[START READING PASSAGE]
MR RATTENBURY (Molonglo) (11.46): I just want to make a few comments on behalf of the Greens. We are pleased to see the impending passage of this legislation. We think it is an important road safety initiative, and that has, right through the discussion, been our primary focus—to improve safety for people on Canberra’s roads, whether they are drivers or more vulnerable road users such as pedestrians and cyclists.

We need our community to understand that drug driving is unsafe. I think that there is a sense amongst many people that they do not know that. They are not aware of the impediment that taking drugs can be for driving skills. Ms Bresnan touched on some of that evidence this morning when she talked about the research on THC from the Accident Research Centre at Monash University. They noted that, in relation to THC, the detriments associated with cannabis use include increased braking time, increased lateral deviation, increased number of cones hit, increased speed variability and impaired secondary task performance. She also spoke about the impacts of ecstasy and amphetamine. Those differences, those impairments in a driver’s capabilities, literally are or literally can be a matter of life and death, particularly for vulnerable road users—but, frankly, for anybody that is travelling around on our roads.
[END READING PASSAGE]
[START EXCERPTED DATA]
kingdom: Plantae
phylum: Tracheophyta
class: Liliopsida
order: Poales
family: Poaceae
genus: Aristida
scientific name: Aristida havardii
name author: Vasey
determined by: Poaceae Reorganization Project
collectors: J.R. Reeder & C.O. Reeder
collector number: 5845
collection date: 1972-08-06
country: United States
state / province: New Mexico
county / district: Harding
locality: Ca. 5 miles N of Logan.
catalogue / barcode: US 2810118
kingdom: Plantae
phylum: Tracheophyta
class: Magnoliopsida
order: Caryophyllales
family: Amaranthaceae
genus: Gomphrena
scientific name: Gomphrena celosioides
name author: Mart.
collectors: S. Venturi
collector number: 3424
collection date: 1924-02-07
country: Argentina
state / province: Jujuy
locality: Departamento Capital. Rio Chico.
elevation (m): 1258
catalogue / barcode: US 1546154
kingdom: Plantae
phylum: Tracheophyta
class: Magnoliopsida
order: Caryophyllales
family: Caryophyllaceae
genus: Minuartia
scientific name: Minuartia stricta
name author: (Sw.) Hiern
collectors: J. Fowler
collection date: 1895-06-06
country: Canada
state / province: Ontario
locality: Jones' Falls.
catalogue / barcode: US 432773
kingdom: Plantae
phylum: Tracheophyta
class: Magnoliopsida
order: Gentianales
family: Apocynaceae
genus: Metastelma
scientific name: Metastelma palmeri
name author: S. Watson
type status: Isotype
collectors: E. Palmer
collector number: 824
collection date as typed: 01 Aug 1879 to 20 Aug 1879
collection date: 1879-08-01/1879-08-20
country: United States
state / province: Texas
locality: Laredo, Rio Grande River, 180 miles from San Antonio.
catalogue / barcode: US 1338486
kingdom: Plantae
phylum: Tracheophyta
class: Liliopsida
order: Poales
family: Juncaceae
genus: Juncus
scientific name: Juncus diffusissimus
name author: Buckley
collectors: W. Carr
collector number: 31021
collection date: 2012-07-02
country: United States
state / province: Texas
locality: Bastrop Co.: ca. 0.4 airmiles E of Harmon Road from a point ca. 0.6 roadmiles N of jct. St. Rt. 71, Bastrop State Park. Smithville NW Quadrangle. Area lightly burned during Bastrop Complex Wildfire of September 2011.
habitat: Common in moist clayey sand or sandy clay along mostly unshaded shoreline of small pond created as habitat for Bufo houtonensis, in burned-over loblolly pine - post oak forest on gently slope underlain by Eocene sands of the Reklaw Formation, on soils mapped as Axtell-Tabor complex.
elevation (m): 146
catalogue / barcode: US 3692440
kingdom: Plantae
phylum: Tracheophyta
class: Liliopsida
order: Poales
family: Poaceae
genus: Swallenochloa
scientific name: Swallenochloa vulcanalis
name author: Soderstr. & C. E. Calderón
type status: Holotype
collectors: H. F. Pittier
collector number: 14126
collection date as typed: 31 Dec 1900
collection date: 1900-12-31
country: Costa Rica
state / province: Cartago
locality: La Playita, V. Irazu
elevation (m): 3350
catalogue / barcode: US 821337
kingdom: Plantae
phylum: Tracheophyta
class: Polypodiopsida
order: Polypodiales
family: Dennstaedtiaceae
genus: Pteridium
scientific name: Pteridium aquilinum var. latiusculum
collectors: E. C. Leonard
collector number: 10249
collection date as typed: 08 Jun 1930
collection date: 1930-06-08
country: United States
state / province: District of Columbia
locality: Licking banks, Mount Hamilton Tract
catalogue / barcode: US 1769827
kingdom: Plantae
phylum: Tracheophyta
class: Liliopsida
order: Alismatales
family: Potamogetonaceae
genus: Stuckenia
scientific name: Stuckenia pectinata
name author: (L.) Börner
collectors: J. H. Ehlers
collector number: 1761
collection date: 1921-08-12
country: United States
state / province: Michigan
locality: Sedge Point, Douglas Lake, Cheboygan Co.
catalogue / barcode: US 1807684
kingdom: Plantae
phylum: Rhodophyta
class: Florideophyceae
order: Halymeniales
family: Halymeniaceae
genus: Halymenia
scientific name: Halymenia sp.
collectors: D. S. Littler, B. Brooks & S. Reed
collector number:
[END EXCERPTED DATA]
** GIVEN INSTRUCTION 1 **
Update the passage of the speech on drug driving between "MR RATTENBURY (Molonglo)" and "pedestrians and cyclists.", inclusive, by replacing "road safety initiative" with "traffic safety measure".
** GIVEN INSTRUCTION 2 **
For each statement, say whether it agrees with the speech on drug driving, and quote the words that decide it: (a) The Greens oppose the passage of the legislation. (b) Ms Bresnan cited research on THC from the Accident Research Centre at Monash University. (c) The cannabis detriments listed include reduced braking time.
** GIVEN INSTRUCTION 3 **
Continue the speech on drug driving from its last sentence.
The records were taken from a separate source unrelated to the text.

** TASK ANSWER 1 **
MR RATTENBURY (Molonglo) (11.46): I just want to make a few comments on behalf of the Greens. We are pleased to see the impending passage of this legislation. We think it is an important traffic safety measure, and that has, right through the discussion, been our primary focus—to improve safety for people on Canberra’s roads, whether they are drivers or more vulnerable road users such as pedestrians and cyclists.

** TASK ANSWER 2 **
(a) No: "We are pleased to see the impending passage of this legislation."
(b) Yes: "Ms Bresnan touched on some of that evidence this morning when she talked about the research on THC from the Accident Research Centre at Monash University."
(c) No: "the detriments associated with cannabis use include increased braking time"

** TASK ANSWER 3 **
I note also from the government’s discussion paper, that they have highlighted the impact of drugs on driving ability. I quote from page 7 of that paper, where it says:

Alcohol continues to be the drug found most often in the bodies of fatally and non-fatally injured drivers, followed by cannabis, amphetamines and benzodiazepines, e.g. valium.

It goes on to say:

While the research into the impact of drugs on driving is a relatively new and rapidly expanding field there is increasing evidence to suggest that certain illicit drugs … impair driving ability and increase risk of collision.

That is the basis on which we have had to move forward here today. I must say I have struggled to understand the government’s position on this one, because I think, to his credit, the Chief Minister is a real advocate for road safety. I think his extensive comments on drink driving, on matters of speed, on looking at the model of zero deaths for the ACT and having that as an aspiration, show some worthy goals, and the Chief Minister’s clear personal commitment to that, I think, is a welcome thing.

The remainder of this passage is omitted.